Terminology is Important!
When comparing health insurance plans, it’s important to understand what you are getting. For example, “in-network” and “preferred providers” are often interchangeable. Co-pays are when you make a payment at the time of service, often a set rate that is clearly negotiated as part of you plan. Co-insurance is when you pay a percentage of the bill, usually in the 10-30% range. There is a HUGE difference in the meanings of co-pay and co-insurance when you are dealing with a major medical procedure!
What if I Can’t Afford or Get Approved for Health Insurance?
As many know, there were quite a few changes that took place within the last eight years due to the health care reform bill, the Affordable Care Act, instituted by President Obama. While some of the changes may have affected you and your loved ones, it’s important to understand at least the basics of this bill.
The goal of the health care reform bill was to require everyone in the US to have health insurance by 2014 (or face an annual fine of $695). This would be accomplished by several methods. It required some businesses to provide health insurance to their employees or face large fines per employee, and other individuals would be required to pay for their own insurance.
Starting in 2014, insurers were not able to reject applicants based on their health status or pre-existing conditions. Also starting in 2014 there were separate health insurance exchanges for small businesses to purchase insurance for their employees. While many changes have taken place of the past several years, there are yet still more changes to come.

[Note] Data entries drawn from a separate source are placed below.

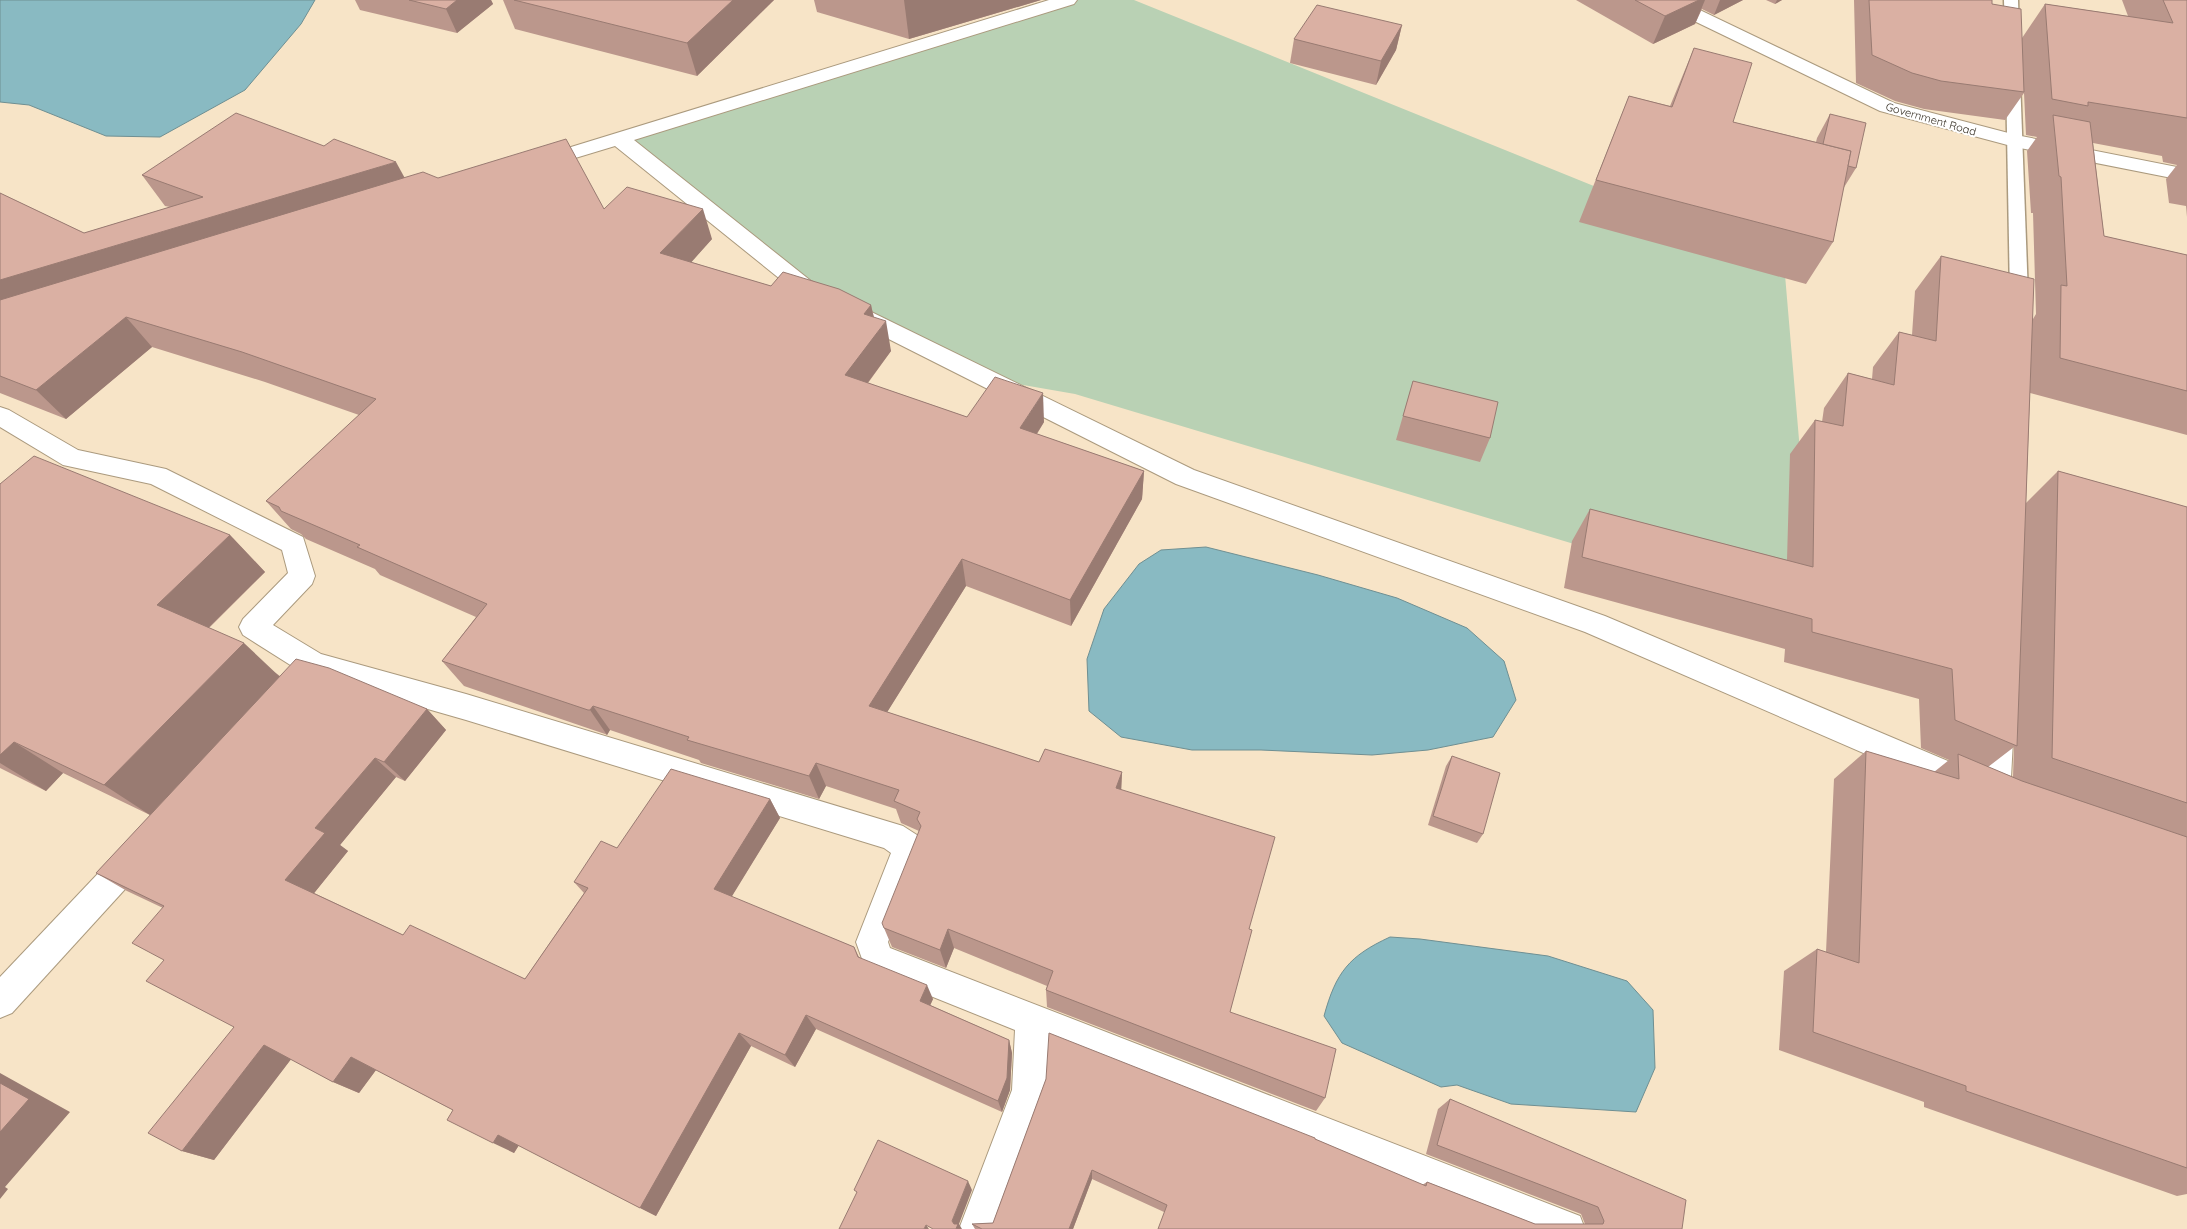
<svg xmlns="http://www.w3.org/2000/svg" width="2187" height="1229" font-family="Quicksand,sans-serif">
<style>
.green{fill:#b9d1b4}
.water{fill:#89bac2;stroke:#6f8f92}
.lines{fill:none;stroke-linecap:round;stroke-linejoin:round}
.lane-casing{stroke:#ab9a7e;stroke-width:3}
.street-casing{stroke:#ab9a7e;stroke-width:2}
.lane{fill:#fff;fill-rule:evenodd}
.street{fill:#fff;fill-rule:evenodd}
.wall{fill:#bb978c;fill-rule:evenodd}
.shaded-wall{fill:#997b72}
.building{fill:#dab0a3;stroke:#997b72}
.labels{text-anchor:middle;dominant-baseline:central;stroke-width:4;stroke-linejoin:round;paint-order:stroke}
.far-street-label{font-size:11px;fill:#332c21;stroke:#fff}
</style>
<rect width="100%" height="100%" fill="#f7e4c7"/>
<path class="green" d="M 1068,0 L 1134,0 L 1784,263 L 1814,616 L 1075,394 L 988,379 L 803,286 L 618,138 Z"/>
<g class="water">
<path d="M 0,0 L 315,0 L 301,24 L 245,90 L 160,137 L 106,136 L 29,105 L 0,102 Z"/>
<path d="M 1206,547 L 1318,575 L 1397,598 L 1467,628 L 1504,661 L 1516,700 L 1493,737 L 1428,750 L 1372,755 L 1261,750 L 1192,750 L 1121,737 L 1089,711 L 1087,659 L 1104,609 L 1139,564 L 1161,550 Z"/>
<path d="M 1390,937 L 1420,939 L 1548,956 L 1627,981 L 1653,1010 L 1655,1068 L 1636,1112 L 1511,1104 L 1457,1085 L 1441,1087 L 1342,1043 L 1324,1016 C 1336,972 1349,956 1390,937 Z"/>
</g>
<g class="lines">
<defs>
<g id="lane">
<path d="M 2004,0 L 2018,0 L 2019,35 L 2017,38 L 2012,39 L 2005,35 Z"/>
<path d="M 2013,74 L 2018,75 L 2020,78 L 2028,296 L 2025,300 L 2019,302 L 2013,300 L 2010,296 L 2006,78 L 2008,75 Z"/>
</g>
<g id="street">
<path d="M 1049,0 L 1077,0 L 1074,4 L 634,140 L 811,281 L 826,289 L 829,294 L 826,299 L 818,302 L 795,291 L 615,146 L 539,169 L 532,167 L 529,163 L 532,159 Z"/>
<path d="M 1656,0 L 1679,0 L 1894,103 L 2016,135 L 2187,169 L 2187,181 L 2015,147 L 1880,111 L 1659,4 Z"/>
<path d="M 855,304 L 1194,470 L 1605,616 L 1981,775 L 1984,722 L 1989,713 L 1999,709 L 2009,713 L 2014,722 L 2010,796 L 2006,806 L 1995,810 L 1984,806 L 1980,795 L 1971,799 L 1960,795 L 1585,632 L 1176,484 L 847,318 L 844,312 L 847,306 Z"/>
<path d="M 0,407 L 9,410 L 78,450 L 166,469 L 303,537 L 315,576 L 312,584 L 273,625 L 321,654 L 466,694 L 903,826 L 920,837 L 925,847 L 888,942 L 890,948 L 1567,1211 L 1580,1216 L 1585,1229 L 1520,1229 L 1049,1043 L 1046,1090 L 995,1229 L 959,1229 L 1012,1090 L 1015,1030 L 866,970 L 856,942 L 891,853 L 884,848 L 466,720 L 313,676 L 303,673 L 243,635 L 239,627 L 243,619 L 288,573 L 282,550 L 151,484 L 63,465 L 0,427 Z"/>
<path d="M 137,839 L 148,844 L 153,854 L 148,864 L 12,1013 L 0,1018 L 0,977 L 126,844 Z"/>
</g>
</defs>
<use href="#lane" class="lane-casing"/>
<use href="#street" class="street-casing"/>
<use href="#lane" class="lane"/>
<use href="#street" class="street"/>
</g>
<g class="wall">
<path d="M 355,0 L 491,0 L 493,4 L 457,33 L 360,10 Z"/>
<path d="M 503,0 L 774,0 L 697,76 L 515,29 Z"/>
<path d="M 814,0 L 1041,0 L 909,39 L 817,12 Z"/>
<path d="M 1576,0 L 1743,0 L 1714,15 L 1702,9 L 1695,24 L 1653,44 Z"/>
<path d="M 1766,0 L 1782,0 L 1775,4 Z"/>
<path d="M 1854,0 L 1992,0 L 1992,4 L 2022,38 L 2045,4 L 2128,16 L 2122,0 L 2187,0 L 2187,217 L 2186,206 L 2169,203 L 2166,179 L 2177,165 L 2163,162 L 2162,156 L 2093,143 L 2104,236 L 2187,255 L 2187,435 L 2030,393 L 2026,503 L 2058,471 L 2187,507 L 2187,1194 L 2177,1196 L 1924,1107 L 1924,1102 L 1779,1050 L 1784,971 L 1817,949 L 1826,952 L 1834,779 L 1866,751 L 1934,772 L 1949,760 L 1921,748 L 1919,699 L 1784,662 L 1785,649 L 1564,588 L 1572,541 L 1590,509 L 1787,560 L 1790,454 L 1815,420 L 1822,422 L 1824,408 L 1848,373 L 1872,379 L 1873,367 L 1899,332 L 1912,335 L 1915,291 L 1941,256 L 2033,319 L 2036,314 L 2033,213 L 2031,213 L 2027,151 L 2037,137 L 2026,135 L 2024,93 L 2005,120 L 1924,109 L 1895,101 L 1856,83 ZM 2014,747 L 2013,777 L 1988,767 Z"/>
<path d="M 1402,25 L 1396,50 L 1376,85 L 1290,63 L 1294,39 Z"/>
<path d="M 1694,48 L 1733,122 L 1816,142 L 1817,138 L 1830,114 L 1856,168 L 1843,189 L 1833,242 L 1806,284 L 1579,222 L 1629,96 L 1670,106 Z"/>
<path d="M 324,146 L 405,178 L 438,178 L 604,209 L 712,239 L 691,262 L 771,286 L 871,305 L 874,317 L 891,351 L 868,383 L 967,417 L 1044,422 L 1037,434 L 1144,471 L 1142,499 L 1071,626 L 966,586 L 887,712 L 1039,762 L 1122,772 L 1121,789 L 1249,929 L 1230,1012 L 1325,1098 L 1316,1111 L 1047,1007 L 1046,990 L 1047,986 L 954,948 L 946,968 L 892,947 L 884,928 L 919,831 L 901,823 L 896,809 L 826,786 L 819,799 L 701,763 L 699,760 L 610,730 L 607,735 L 605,734 L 464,686 L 442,661 L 476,617 L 380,575 L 375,569 L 306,539 L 301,534 L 291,529 L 266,501 L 359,415 L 265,382 L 152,347 L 66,419 L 0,393 L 0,193 L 84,233 L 170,207 L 165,206 L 142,175 Z"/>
<path d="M 1413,381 L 1490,438 L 1480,462 L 1396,440 Z"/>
<path d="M 0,484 L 230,535 L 265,572 L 209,628 L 280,676 L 427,709 L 446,730 L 405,781 L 396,777 L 340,845 L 348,851 L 314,893 L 403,935 L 525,979 L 584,893 L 574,882 L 617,848 L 770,799 L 780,818 L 731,897 L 854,947 L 859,957 L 933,999 L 930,1005 L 1009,1040 L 1012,1053 L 1010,1090 L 1002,1112 L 816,1029 L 795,1067 L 751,1046 L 656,1216 L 519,1145 L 514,1153 L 453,1110 L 376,1070 L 359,1093 L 333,1082 L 291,1059 L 214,1160 L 182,1151 L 234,1027 L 164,960 L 163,908 L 127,891 L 96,873 L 213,749 L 150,815 L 63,773 L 46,791 L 0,768 Z"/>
<path d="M 1452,756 L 1483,834 L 1477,843 L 1428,825 L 1446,766 Z"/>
<path d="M 1046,1079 L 1315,1139 L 1422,1185 L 1427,1182 L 1535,1224 L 1585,1224 L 1581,1214 L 1426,1154 L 1438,1109 L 1450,1099 L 1682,1229 L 1164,1212 L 1092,1179 L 1073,1229 L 975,1229 L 972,1224 L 993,1223 Z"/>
</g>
<g class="shaded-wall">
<path d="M 457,0 L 491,0 L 493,4 L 457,33 L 446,9 Z"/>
<path d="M 733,0 L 774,0 L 697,76 L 687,43 Z"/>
<path d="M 904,0 L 1041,0 L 909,39 Z"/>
<path d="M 1699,0 L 1705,0 L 1695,24 L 1653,44 L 1665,16 Z"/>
<path d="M 1720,0 L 1743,0 L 1714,15 Z"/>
<path d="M 1777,0 L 1782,0 L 1775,4 Z"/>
<path d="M 1402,25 L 1396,50 L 1376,85 L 1381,61 Z"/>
<path d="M 396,162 L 413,193 L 0,319 L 0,280 Z"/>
<path d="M 703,209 L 712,239 L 672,284 L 660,253 Z"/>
<path d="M 871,305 L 877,333 L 886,321 L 891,351 L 852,404 L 845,375 L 864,314 Z"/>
<path d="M 126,317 L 152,347 L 66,419 L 36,390 Z"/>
<path d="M 1043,393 L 1044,422 L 1022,457 L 1020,428 Z"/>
<path d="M 1144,471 L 1142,499 L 1071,626 L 1070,600 Z"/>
<path d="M 230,535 L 265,572 L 196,640 L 157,605 Z"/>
<path d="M 962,559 L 966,586 L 876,730 L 869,706 Z"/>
<path d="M 244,643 L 280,677 L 150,815 L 104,785 Z"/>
<path d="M 593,706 L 610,730 L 607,735 L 590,710 Z"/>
<path d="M 427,709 L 446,730 L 405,781 L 384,762 Z"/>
<path d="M 14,742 L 63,773 L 46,791 L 0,763 L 0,755 Z"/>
<path d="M 375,758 L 396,777 L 340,845 L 348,851 L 311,897 L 285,880 L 315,828 Z"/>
<path d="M 816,763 L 826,786 L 819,799 L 809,776 Z"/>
<path d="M 1122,772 L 1121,795 L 1116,788 Z"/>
<path d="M 770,799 L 780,818 L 726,906 L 714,889 Z"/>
<path d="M 948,929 L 954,948 L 946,968 L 940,950 Z"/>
<path d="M 927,985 L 933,999 L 926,1015 L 920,1001 Z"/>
<path d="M 806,1015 L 816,1029 L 795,1067 L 785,1055 Z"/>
<path d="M 739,1033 L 751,1046 L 656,1216 L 640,1208 Z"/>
<path d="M 1009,1040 L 1012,1053 L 1010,1090 L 1002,1112 L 998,1101 Z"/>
<path d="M 264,1045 L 292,1058 L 214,1160 L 182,1151 Z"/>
<path d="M 351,1057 L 376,1070 L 359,1093 L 333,1082 Z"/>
<path d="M 0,1073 L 70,1112 L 5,1187 L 8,1189 L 0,1199 Z"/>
<path d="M 498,1135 L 519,1145 L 514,1153 L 493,1143 Z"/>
<path d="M 1092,1170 L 1092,1179 L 1073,1229 L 1069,1229 Z"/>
<path d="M 968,1181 L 972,1190 L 959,1224 L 962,1229 L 956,1229 L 952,1221 Z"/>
<path d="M 926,1225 L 929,1229 L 924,1229 Z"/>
</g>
<g class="building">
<path d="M 409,0 L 457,0 L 446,9 Z"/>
<path d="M 514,0 L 733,0 L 687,43 Z"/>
<path d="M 1635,0 L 1699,0 L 1665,16 Z"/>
<path d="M 1869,0 L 1992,0 L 1992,4 L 2021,9 L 2024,92 L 1941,81 L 1912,73 L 1872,55 Z"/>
<path d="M 2163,0 L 2187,0 L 2187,118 L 2088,102 L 2088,106 L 2052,99 L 2045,4 L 2173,23 Z"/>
<path d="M 1317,5 L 1402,25 L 1381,61 L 1294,39 Z"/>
<path d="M 1694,48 L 1752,63 L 1733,122 L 1851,151 L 1833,242 L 1596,180 L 1629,96 L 1672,107 Z"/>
<path d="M 236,113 L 324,146 L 334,139 L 396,162 L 0,280 L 0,193 L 84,233 L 203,197 L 142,175 Z"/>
<path d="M 1830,114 L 1866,123 L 1856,168 L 1848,166 L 1851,151 L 1823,144 Z"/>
<path d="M 2053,115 L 2090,122 L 2104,236 L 2187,255 L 2187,391 L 2060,358 L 2061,285 L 2067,286 L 2061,177 L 2059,176 Z"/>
<path d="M 566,139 L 604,209 L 627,187 L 703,209 L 660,253 L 771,286 L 783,272 L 839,289 L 871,305 L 864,314 L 886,321 L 845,375 L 967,417 L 995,377 L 1043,393 L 1020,428 L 1144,471 L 1070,600 L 962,559 L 869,706 L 1039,762 L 1045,749 L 1122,772 L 1116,788 L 1275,837 L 1249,929 L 1252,930 L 1230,1012 L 1336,1049 L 1325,1098 L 1046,990 L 1053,971 L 948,929 L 940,950 L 884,928 L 882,923 L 921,826 L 917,819 L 920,812 L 894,801 L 899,790 L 816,763 L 809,776 L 687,740 L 689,737 L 593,706 L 590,710 L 588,710 L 442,661 L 487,604 L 357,547 L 360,545 L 281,511 L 279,507 L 266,501 L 376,399 L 242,352 L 126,317 L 36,390 L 0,376 L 0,300 L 423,172 L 438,178 Z"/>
<path d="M 1941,256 L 2034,279 L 2017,746 L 1955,720 L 1952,669 L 1812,632 L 1812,619 L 1582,557 L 1590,509 L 1813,567 L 1815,420 L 1843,426 L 1848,373 L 1894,385 L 1899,332 L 1936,341 Z"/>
<path d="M 1413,381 L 1498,402 L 1490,438 L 1403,416 Z"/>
<path d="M 34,456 L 230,535 L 157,605 L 244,643 L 104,785 L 14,742 L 0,755 L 0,484 Z"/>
<path d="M 2058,471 L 2187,507 L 2187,803 L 2052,758 Z"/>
<path d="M 296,659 L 329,668 L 427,709 L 384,762 L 375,758 L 315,828 L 325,833 L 285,880 L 403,935 L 410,925 L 525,979 L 588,888 L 574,882 L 601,841 L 617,848 L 671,769 L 770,799 L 714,889 L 854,947 L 858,957 L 927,985 L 920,1001 L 1009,1040 L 1007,1078 L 998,1101 L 806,1015 L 785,1055 L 739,1033 L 640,1208 L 498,1135 L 493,1143 L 447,1120 L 453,1110 L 351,1057 L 333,1082 L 264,1045 L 182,1151 L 148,1133 L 234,1027 L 146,981 L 164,960 L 132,943 L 164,906 L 96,873 Z"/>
<path d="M 1866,751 L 1959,779 L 1958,754 L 2022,781 L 2187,837 L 2187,1168 L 1966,1091 L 1966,1086 L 1813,1032 L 1817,949 L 1859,963 Z"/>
<path d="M 1452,756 L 1500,773 L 1483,834 L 1433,816 Z"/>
<path d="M 1049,1033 L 1315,1138 L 1315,1139 L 1426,1186 L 1427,1182 L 1535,1224 L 1603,1224 L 1604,1221 L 1598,1207 L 1437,1145 L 1450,1099 L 1686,1200 L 1682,1229 L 1158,1229 L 1167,1205 L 1092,1170 L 1069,1229 L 982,1229 L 972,1224 L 993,1223 L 1046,1079 Z"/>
<path d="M 0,1083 L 29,1099 L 0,1132 Z"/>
<path d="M 878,1140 L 968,1181 L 952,1221 L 954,1224 L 958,1224 L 956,1229 L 933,1229 L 926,1225 L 924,1229 L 839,1229 L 857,1192 L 854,1190 Z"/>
</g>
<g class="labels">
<g class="far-street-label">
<text transform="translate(1931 119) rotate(16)">Government Road</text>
</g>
</g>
</svg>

Summary of Health Care Changes in 2018:
- Excise taxes will be levied on employers who provide plans that cost more than $27,500 for families and $10,200 for individuals.
There are many more changes that will take affect between now and 2018, but these are the major issues. If you’re concerned about the changes, talk to your employer about how the health care reform bill will affect your health coverage.
Health plans are in a state of flux right now, offering a number of new incentives and possibilities. The cost of health care is likely to continue to rise, but if you are careful about your decisions during open enrollment, you can reduce some of the impact health costs have on your pocket book.
Be sure to read your health coverage plan thoroughly, and call your Human Resources department or insurance company if you have any questions or if there is anything you are unsure of. Remember, cheap health insurance isn’t always the best health insurance. But with some research, you should be able to find affordable health insurance that meets your needs.